* [Tasks]:
(A) In the history of the 15th Panzergrenadier Division, who commanded the division when it was formed in July 1943?
(B) Write the next part of the 15th Panzergrenadier Division history, picking up after its last sentence.

* [Extract]:
####################

15th Panzergrenadier Division was a mobile division of the German Army in World War II

Combat History

Sicily
In July 1943 a new 15th Panzergrenadier Division, commanded by Generalleutnant Eberhard Rodt, was formed by redesignating the Sicily Division and incorporated remnants of the former 15th Panzer Division, which had been assigned to North Africa but remained in Sicily due to the collapse of the Afrika Korps.

It was not long before it saw action again, this time in Sicily. As the Germans retreated from western Sicily (as a result of the Allied invasion, code-named Operation Husky), they halted and began setting up defences in the vicinity of the town of Troina along Highway 120, perched high on the hilltops. This was to become a linchpin of the Etna Line. In pursuit was the US 1st Infantry Division, nicknamed "The Big Red One", commanded by Major General Terry Allen. A six-day battle ensued from August 1–6, 1943, at the end of which, fearing encirclement, the 15th Panzergrenadier retreated down Highway 120 toward Cesaro and later Messina to be evacuated from the island.

Italy
By August 17, 1943, the 15th Panzergrenadier along with the 29th Infantry, the 1st Parachute and the Hermann Göring Divisions would escape across the Strait of Messina to the mainland and participate in the Italian Campaign. Beginning on September 9, 1943, the Allied invasion of mainland Italy, (code-named Operation Avalanche), at Salerno and along the beaches to the southeast, found the 15th Panzergrenadiers among the principal defenders. On September 11, elements of the British 46th Infantry Division encountered stiff resistance from the 15th Panzergrenadier and  Hermann Göring Divisions around Salerno itself and to the east.

####################

[Collection entries]
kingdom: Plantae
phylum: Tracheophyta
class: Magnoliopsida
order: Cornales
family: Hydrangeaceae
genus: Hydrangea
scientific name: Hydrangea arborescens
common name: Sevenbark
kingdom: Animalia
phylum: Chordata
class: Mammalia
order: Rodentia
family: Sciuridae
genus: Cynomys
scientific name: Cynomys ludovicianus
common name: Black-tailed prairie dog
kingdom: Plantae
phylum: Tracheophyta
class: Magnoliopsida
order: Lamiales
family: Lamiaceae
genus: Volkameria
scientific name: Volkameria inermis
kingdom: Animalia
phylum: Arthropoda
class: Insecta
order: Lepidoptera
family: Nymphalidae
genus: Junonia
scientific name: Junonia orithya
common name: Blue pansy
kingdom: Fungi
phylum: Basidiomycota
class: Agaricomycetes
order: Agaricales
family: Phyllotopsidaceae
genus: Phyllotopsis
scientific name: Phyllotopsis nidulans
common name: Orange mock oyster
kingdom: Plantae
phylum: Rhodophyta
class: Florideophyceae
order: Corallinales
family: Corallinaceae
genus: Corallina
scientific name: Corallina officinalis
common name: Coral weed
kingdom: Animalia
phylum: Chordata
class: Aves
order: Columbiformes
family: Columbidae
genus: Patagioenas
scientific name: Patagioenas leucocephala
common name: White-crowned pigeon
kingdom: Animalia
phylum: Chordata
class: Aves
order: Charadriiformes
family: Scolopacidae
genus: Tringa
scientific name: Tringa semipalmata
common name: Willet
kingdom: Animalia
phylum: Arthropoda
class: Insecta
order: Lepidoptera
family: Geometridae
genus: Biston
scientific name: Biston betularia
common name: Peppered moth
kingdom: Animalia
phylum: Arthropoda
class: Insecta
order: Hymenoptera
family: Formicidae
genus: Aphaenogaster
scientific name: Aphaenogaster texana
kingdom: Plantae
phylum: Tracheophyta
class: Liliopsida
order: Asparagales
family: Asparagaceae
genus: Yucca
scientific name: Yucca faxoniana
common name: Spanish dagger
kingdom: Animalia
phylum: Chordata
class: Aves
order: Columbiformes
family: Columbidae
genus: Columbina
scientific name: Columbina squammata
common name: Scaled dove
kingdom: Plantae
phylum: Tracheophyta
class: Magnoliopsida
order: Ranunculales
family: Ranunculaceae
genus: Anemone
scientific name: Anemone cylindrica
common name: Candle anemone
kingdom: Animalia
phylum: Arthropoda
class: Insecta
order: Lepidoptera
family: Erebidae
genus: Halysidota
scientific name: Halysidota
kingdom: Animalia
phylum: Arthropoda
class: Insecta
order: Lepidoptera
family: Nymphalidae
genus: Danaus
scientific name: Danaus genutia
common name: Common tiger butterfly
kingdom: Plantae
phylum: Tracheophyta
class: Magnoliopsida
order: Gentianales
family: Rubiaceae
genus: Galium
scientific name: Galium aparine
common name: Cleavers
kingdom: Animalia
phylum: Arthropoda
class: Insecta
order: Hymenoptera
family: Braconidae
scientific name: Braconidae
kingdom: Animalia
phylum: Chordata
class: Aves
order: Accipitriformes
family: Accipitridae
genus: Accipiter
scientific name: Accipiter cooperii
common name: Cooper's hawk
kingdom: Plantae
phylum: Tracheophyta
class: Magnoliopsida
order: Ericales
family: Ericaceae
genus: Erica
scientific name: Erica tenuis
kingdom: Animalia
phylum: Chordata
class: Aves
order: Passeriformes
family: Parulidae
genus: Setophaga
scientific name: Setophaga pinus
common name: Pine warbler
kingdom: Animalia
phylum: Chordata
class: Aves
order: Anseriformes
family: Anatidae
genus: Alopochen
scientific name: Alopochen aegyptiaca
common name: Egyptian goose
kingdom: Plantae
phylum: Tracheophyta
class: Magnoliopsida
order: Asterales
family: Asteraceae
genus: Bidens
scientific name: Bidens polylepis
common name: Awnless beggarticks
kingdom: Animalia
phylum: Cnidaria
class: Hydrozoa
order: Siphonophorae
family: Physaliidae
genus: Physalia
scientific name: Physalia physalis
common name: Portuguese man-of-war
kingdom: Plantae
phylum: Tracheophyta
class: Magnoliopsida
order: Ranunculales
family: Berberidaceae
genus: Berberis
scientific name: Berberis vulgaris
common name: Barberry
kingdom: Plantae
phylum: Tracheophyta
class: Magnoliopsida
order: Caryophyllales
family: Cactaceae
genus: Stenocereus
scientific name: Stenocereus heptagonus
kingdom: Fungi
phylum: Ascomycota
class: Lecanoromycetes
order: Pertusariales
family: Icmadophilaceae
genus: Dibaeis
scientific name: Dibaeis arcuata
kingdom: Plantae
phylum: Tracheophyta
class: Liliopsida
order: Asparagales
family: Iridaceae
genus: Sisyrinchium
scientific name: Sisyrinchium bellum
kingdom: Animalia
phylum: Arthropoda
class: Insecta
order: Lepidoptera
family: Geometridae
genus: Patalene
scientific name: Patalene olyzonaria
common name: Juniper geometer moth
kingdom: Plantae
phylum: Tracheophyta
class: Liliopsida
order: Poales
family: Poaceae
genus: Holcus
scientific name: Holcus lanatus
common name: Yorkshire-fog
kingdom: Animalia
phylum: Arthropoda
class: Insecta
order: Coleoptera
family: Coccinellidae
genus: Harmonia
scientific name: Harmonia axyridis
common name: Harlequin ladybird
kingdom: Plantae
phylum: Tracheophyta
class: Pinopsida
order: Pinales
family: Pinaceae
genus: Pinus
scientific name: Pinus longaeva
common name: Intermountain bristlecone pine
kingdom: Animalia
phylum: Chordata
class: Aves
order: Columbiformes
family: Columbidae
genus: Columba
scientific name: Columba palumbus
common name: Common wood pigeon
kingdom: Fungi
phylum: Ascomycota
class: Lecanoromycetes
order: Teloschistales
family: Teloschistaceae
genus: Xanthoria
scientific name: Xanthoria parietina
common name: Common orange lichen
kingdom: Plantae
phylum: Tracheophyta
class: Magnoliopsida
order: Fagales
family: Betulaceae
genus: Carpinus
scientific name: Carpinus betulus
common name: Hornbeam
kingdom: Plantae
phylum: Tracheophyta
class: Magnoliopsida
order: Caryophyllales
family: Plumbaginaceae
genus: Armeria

####################

* [Expected results]:
(A) Generalleutnant Eberhard Rodt.

(B)
By mid-November 1943, the 15th Panzergrenadier Division had fallen back to help defend the Bernhardt Line in the vicinity of Mignano along Highway 6. On December 7, 1943, two battalions of the 15th Panzergrenadier, commanded by Captain Helmut Meitzel, held strong defensive positions in the town of San Pietro Infine and on the vitally important and strategic Monte Lungo to the southwest. Elements of the 71st Infantry Division, held the German left flank on the heights of Monte Sammucro to the north, while the 29th Panzergrenadier Division held the rear near the town of San Vittore, two miles to the northwest. The 36th Infantry Division, commanded by Major General Fred L. Walker, launched flanking attacks on their right, while the 1st Italian Motorized Group attacked the left up Monte Lungo. The Battle of San Pietro Infine ensued. After ten days of intense attack and counter-attack, the Allies finally succeeded in gaining the high ground on both flanks. With the advantage lost, the 15th Panzergrenadier and its supporting units fell back to defensive positions in the vicinity of San Vittore in the early hours of December 17; they would hold these positions for the next three weeks.

Between January 20 and 22 1944, two battalions of the 15th Panzergrenadiers repulsed an ill-conceived assault by the US 36th Infantry Division, when the Allies were attempting to establish a bridgehead in the vicinity of the town of Sant' Angelo, to launch attacks on the Gustav Line near Monte Cassino.

On May 11, 1944, the Allies launched Operation Diadem which finally resulted in the collapse of the Gustav Line and the capitulation of the German defences along the Winter Line. From May 15–19, the 15th Panzergrenadiers fought a retreating battle through the Aurunci Mountains against the 3rd Algerian Infantry and 4th Moroccan Mountain Divisions of the French Expeditionary Corps, commanded by General Alphonse Juin.

North-west Europe
The 15th Panzergrenadiers fought the rest of the war on the Western Front. It fought in the Battle of the Bulge, where it participated in the Siege of Bastogne and in Operation Blockbuster, serving under the First Parachute Army. It surrendered to the British at war's end.

Order of battle (1944)
 104. Panzergrenadier Regiment (motorized infantry)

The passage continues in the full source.